The nature of man is intricate; the objects of society are of the greatest complexity: and therefore no simple disposition or direction of power can be suited either to man’s nature or to the quality of his affairs. When I hear the simplicity of contrivance aimed at and boasted of in any new political constitutions, I am at no loss to decide that the artificers are grossly ignorant of their trade or totally negligent of their duty. The simple governments are fundamentally defective, to say no worse of them.17
Radical man knows no limits, no boundaries to his excesses, which is well illustrated by the Jacobin attack on, and humiliation of, the queen of France on October 6, 1789. Burke’s Reflections reach their literary, emotional, and theoretical crescendo in the passages he devotes to the queen. All his literary genius, all the frenzy of his fury, is in the service of his consummate artistry as he manipulates the reader with this poignant and unforgettable tale of radical savagery. Roused from her peaceful sleep, this gentle soul, “glittering like the morning-star, full of life and splendor and joy,” is forced to flee her palace “almost naked.” Her guards are butchered, and her rooms in that “most splendid palace in the world” are left “swimming in blood, polluted by massacre, and strewed with scattered limbs and mutilated carcasses.” The queen and her husband flee Versailles, and have their subjects avenged this humiliation? They have not. It is this which prompts Burke to lament the demise of the ancien régime, its institutions and its values.

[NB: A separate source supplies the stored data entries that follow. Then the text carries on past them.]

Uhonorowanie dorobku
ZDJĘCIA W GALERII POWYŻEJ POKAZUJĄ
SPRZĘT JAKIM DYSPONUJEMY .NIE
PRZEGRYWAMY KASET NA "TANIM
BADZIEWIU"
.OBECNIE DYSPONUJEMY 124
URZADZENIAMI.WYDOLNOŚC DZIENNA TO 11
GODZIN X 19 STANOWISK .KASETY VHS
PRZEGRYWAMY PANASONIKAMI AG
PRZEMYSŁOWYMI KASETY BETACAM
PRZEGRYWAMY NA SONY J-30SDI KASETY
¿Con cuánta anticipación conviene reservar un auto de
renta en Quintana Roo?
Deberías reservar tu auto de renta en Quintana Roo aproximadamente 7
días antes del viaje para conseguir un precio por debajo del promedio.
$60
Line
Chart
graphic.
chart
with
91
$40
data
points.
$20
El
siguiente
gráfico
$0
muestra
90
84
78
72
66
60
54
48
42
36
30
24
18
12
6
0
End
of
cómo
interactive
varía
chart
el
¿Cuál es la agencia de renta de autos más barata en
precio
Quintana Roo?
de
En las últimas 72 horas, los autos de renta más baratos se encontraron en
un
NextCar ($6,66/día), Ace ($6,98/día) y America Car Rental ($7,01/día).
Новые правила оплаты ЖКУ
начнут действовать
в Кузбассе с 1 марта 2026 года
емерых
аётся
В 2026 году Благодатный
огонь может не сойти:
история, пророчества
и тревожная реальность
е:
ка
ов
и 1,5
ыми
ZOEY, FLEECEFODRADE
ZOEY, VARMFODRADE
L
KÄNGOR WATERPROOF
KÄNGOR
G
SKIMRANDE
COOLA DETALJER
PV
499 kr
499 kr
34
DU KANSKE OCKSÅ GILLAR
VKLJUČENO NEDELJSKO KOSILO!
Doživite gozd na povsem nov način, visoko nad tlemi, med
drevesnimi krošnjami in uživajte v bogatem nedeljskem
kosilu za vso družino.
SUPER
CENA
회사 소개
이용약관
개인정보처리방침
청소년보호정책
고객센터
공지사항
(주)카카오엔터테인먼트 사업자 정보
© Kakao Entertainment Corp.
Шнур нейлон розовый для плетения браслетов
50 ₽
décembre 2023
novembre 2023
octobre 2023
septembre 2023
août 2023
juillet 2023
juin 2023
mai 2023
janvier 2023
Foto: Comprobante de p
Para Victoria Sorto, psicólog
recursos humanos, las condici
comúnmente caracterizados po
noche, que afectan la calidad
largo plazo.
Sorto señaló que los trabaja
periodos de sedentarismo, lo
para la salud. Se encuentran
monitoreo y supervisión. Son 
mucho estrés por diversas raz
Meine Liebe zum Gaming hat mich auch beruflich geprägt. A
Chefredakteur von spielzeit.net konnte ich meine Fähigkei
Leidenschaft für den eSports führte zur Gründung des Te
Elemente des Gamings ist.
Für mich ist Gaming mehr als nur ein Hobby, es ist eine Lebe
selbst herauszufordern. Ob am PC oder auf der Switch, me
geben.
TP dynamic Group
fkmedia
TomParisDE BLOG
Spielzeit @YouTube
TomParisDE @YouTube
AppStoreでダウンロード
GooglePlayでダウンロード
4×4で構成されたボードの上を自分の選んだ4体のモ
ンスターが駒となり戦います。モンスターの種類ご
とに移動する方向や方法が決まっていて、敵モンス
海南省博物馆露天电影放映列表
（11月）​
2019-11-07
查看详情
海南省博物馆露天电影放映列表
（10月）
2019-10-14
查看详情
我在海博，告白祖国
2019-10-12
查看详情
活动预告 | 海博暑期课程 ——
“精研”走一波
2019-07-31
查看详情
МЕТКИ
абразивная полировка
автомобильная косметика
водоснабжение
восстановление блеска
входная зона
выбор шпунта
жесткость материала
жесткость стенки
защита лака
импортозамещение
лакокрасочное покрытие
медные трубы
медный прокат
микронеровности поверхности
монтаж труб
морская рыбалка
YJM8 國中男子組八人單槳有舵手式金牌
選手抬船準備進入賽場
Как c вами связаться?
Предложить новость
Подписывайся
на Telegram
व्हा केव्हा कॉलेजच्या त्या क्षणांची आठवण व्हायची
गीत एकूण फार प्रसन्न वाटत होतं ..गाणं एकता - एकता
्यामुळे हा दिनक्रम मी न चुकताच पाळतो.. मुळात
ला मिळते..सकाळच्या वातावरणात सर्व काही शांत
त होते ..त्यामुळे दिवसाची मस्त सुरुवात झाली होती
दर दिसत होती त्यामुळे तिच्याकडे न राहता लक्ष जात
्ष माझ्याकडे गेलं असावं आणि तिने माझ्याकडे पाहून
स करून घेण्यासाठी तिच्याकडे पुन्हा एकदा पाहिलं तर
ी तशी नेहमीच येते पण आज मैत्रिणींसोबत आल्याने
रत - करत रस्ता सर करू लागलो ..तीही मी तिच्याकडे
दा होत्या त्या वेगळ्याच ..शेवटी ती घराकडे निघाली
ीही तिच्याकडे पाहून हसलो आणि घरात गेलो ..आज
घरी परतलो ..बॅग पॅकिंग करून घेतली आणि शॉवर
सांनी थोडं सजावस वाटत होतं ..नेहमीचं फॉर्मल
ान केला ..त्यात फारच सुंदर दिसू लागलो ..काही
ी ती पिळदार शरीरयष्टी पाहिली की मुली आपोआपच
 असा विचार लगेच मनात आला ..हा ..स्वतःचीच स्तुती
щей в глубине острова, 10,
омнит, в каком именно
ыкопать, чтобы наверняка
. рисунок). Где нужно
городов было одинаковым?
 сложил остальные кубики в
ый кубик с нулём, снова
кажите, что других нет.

Little did I dream that I should have lived to see such disasters fallen upon her in a nation of gallant men, in a nation of men of honor, and of cavaliers. I thought ten thousand swords must have leaped from their scabbards to avenge even a look that threatened her with insult. But the age of chivalry is gone. That of sophisters, economists, and calculators has succeeded; and the glory of Europe is extinguished for ever.18
Burke moves immediately from this condemnation of the failure to respect the exalted rank of the queen to a basic repudiation of the liberal notion of freedom. What he had begun by giving government a positive role in repressing the evil inclinations of unbridled individualism, he completes now by a redefinition of freedom. In liberal theory, freedom is the simple and empirical experience of the lack of constraint. It consists in the independence and autonomy of the self-willing ego. Burke sees this very freedom as the death blow to the old order, and rightly so. It is this new notion of freedom that accounts for no one rising to champion the queen. What it has replaced is what freedom means for Burke, whose definition differs profoundly
Never, never more shall we behold that generous loyalty to rank and sex, that proud submission, that dignified obedience, that subordination of the heart, which kept alive even in servitude itself, the spirit of an exalted freedom!19
The corporate-feudal world of hierarchy where everyone knows and loves his “little platoon” is thus revived in Burke’s assault on the new age of sophistry, economists, and calculators. Burke’s notion of freedom denies the very basis of the new liberal ideal. The exalted freedom of a hierarchical social structure is in reality the absence of “selfish and mischievous ambition.” Man is free in his little platoon, .subordinate and obedient to those above him, in the sense that he is free of striving, free from ambition, free from the restless anxiety associated with ambition.